» EXERCISE INSTRUCTIONS: Find the string "removed" in the records and copy each line where it occurs.

» RECORDS PROVIDED:
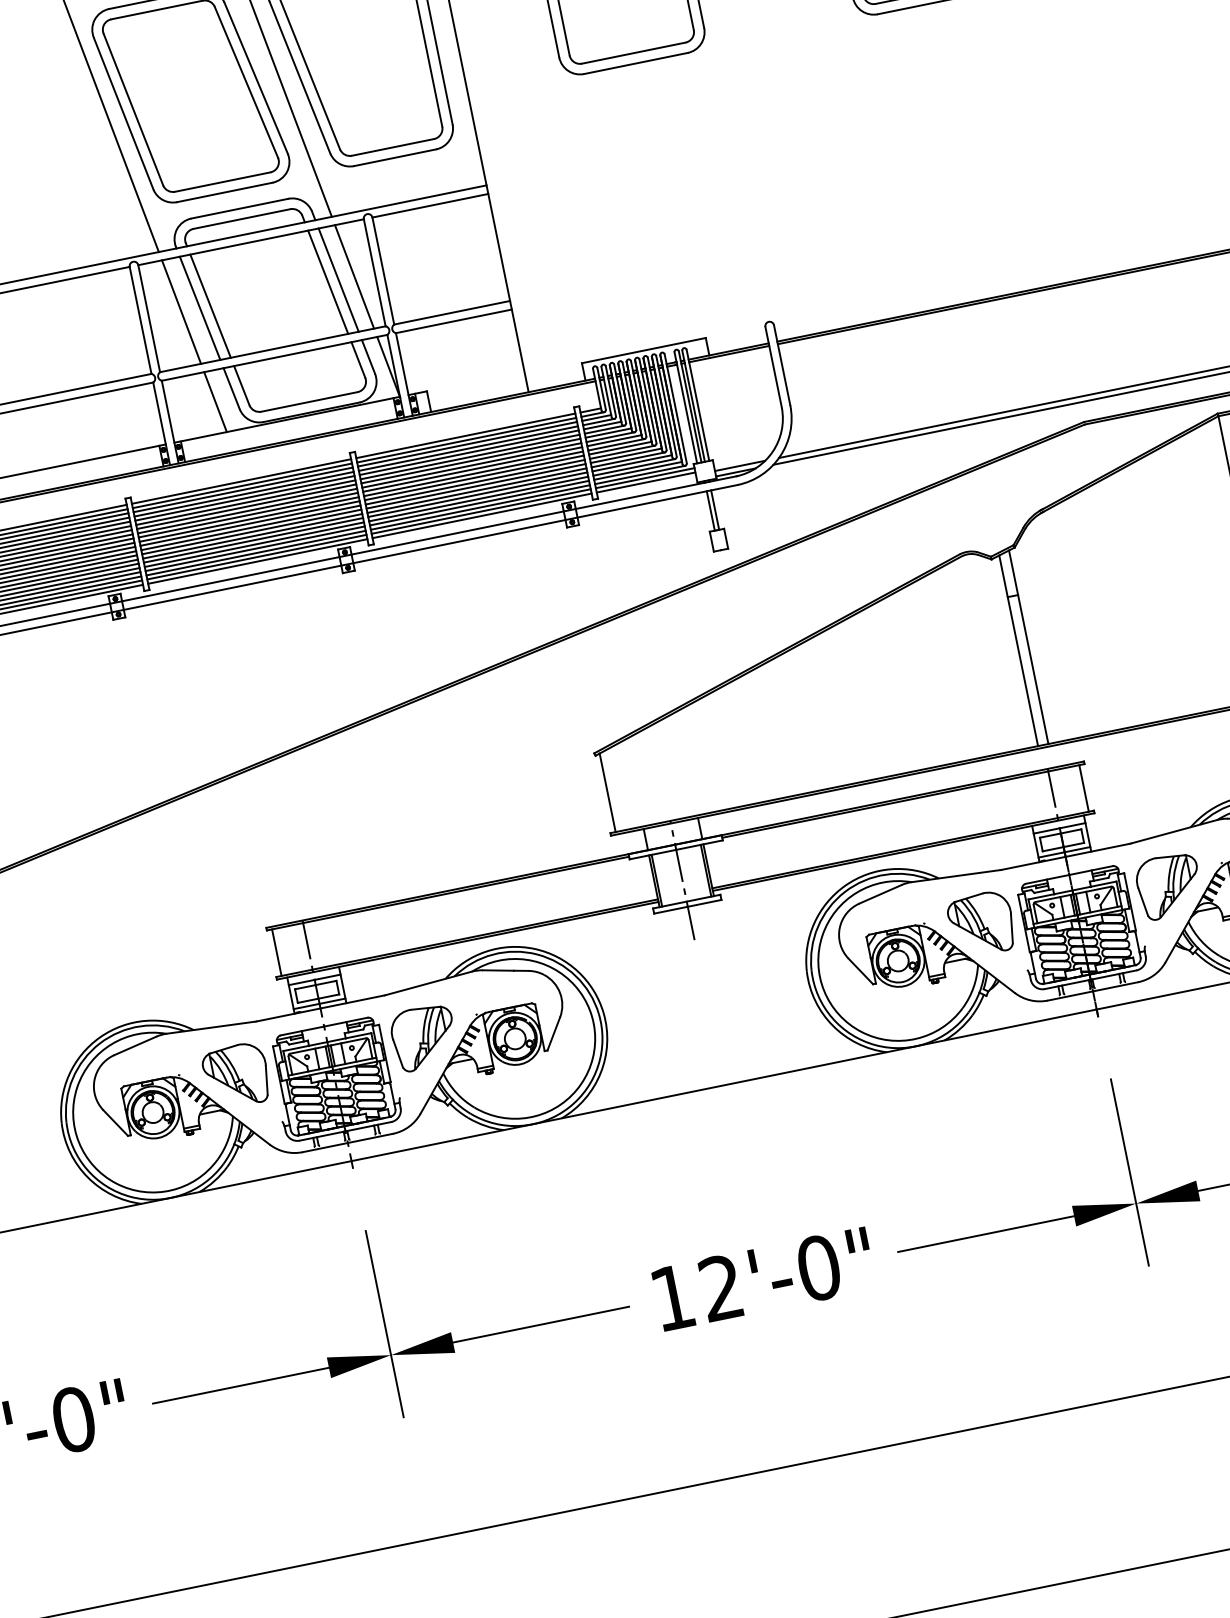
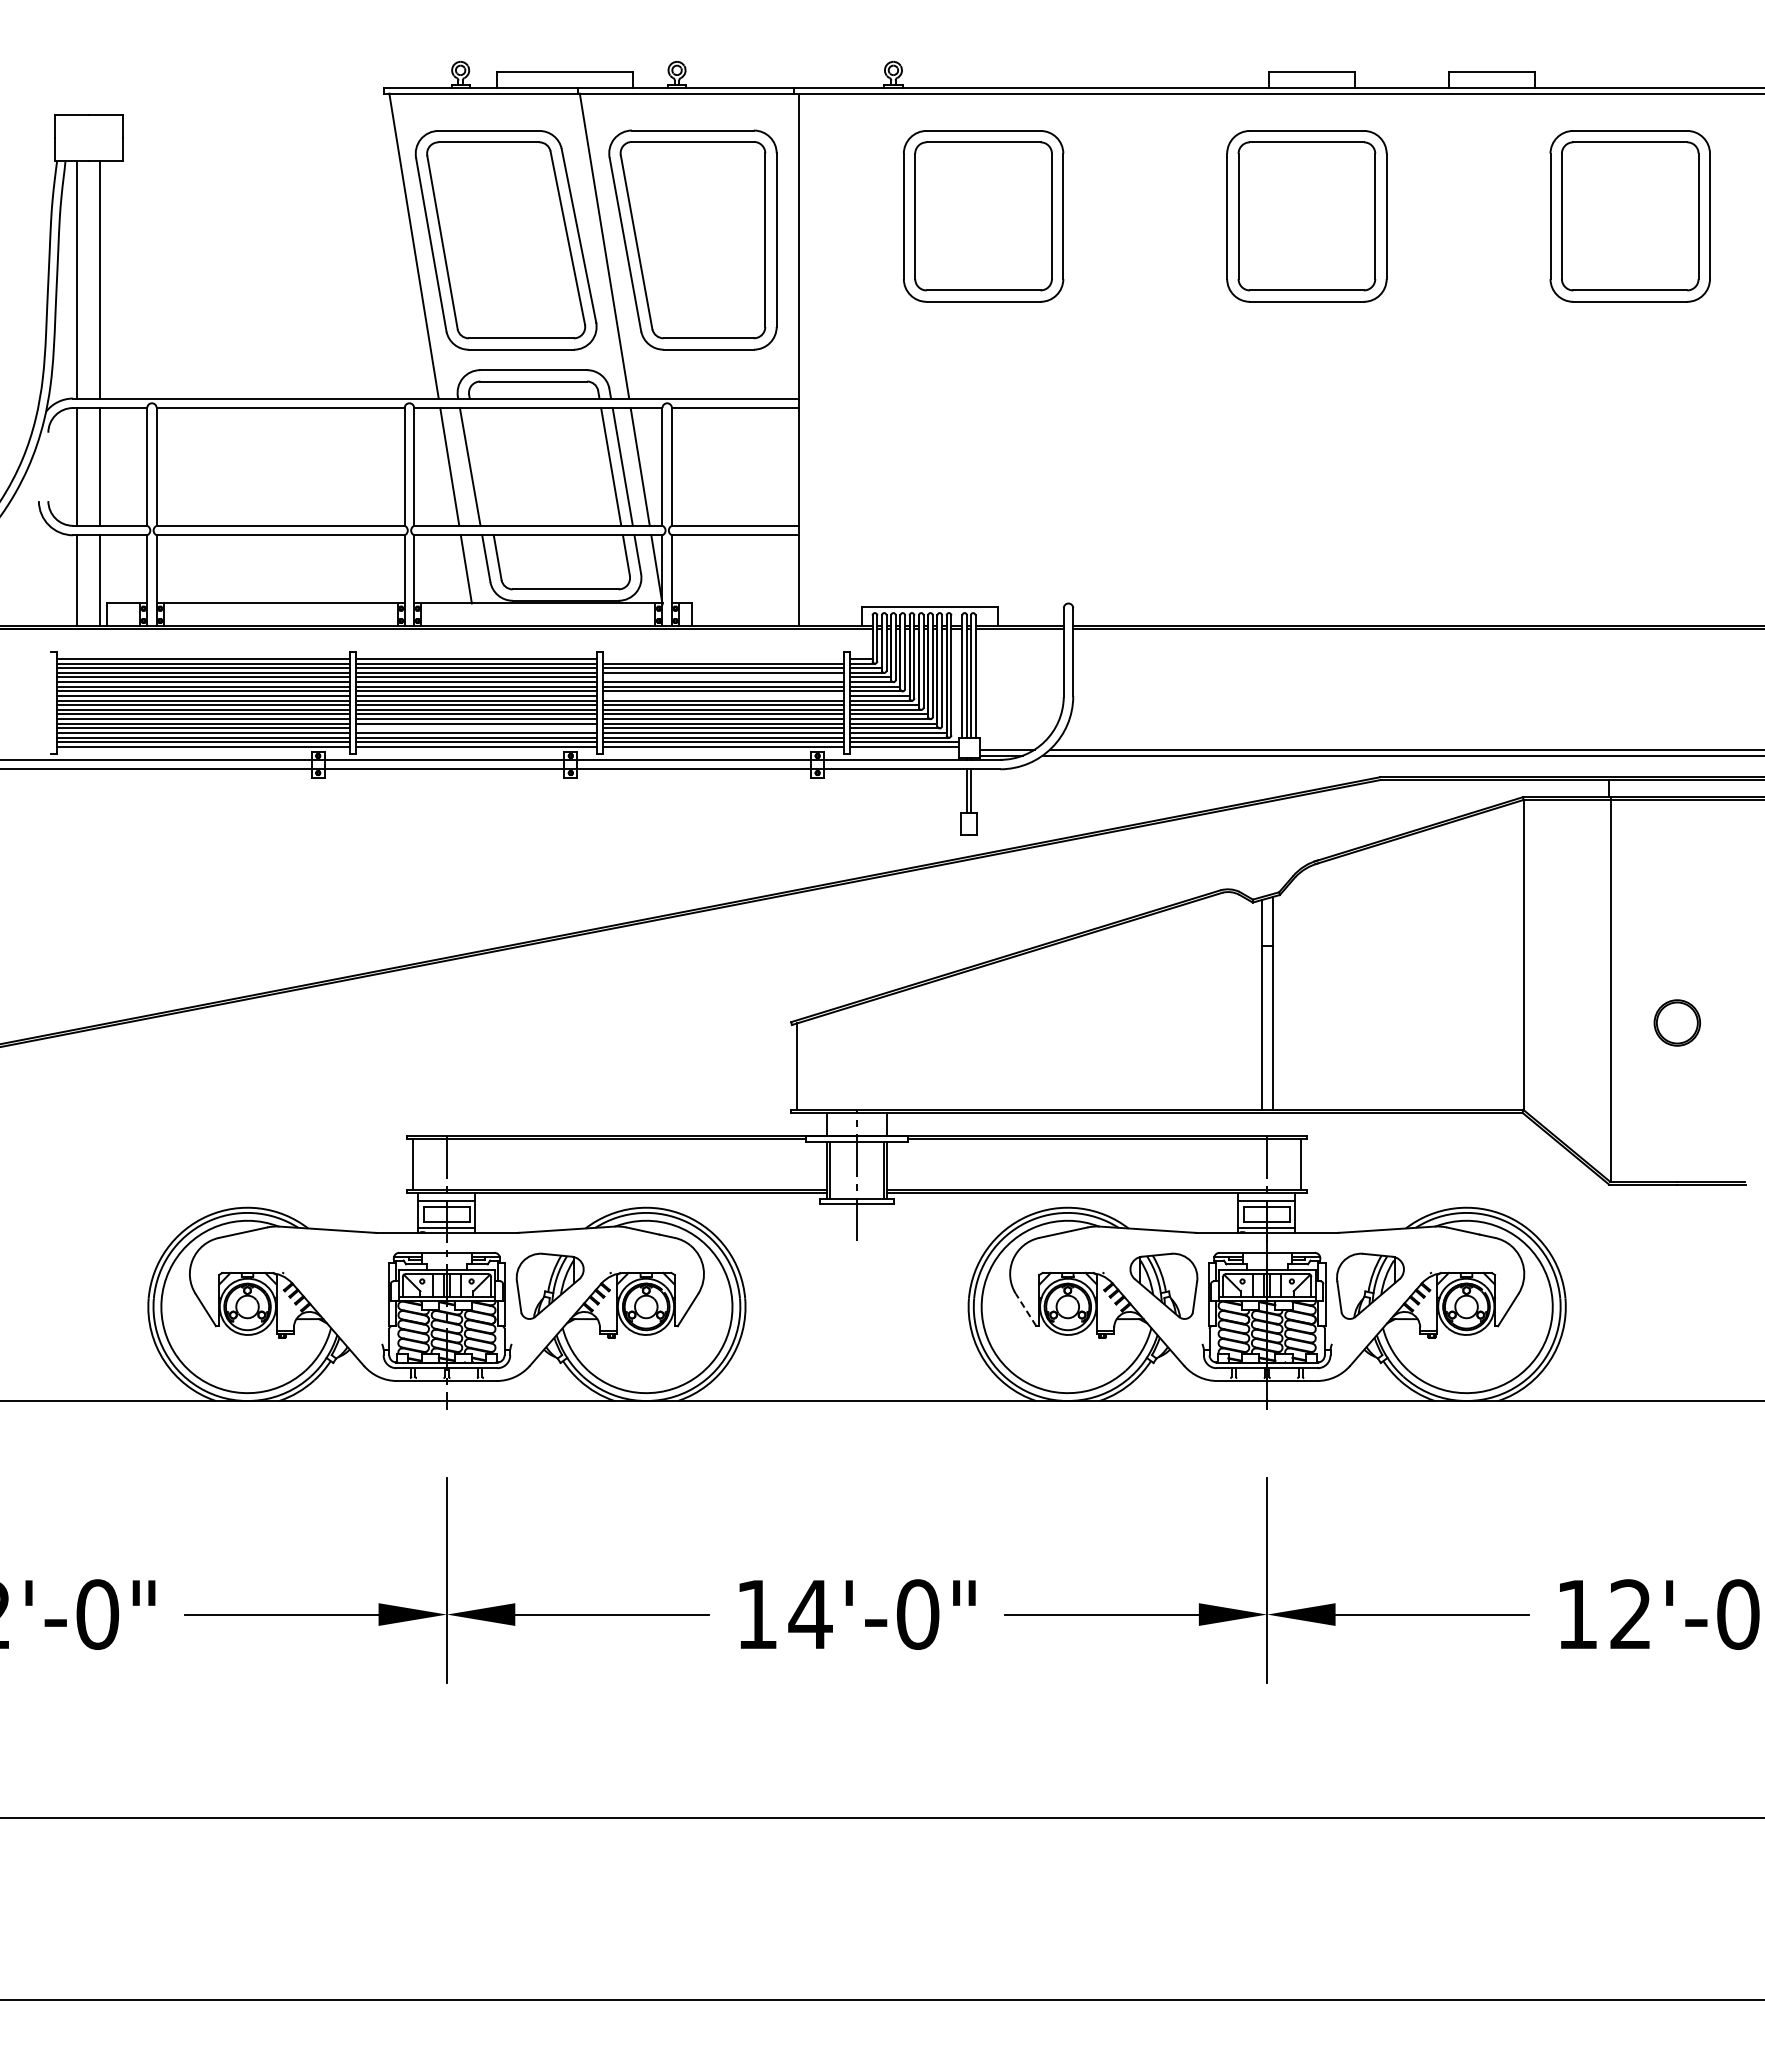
line: (210, 305) -> (481, 466), removed
line: (465, 435) -> (723, 658), removed
line: (469, 452) -> (723, 677), removed
line: (472, 469) -> (723, 695), removed
line: (254, 544) -> (476, 728), removed
line: (860, 971) -> (1025, 1309), solid -> dashed
part: (236, 1075) -> (343, 1285), removed
text: (721, 1286) -> (810, 1613), 12'-0" -> 14'-0"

» SOLVED EXERCISE:
line: (210, 305) -> (481, 466), removed
line: (465, 435) -> (723, 658), removed
line: (469, 452) -> (723, 677), removed
line: (472, 469) -> (723, 695), removed
line: (254, 544) -> (476, 728), removed
part: (236, 1075) -> (343, 1285), removed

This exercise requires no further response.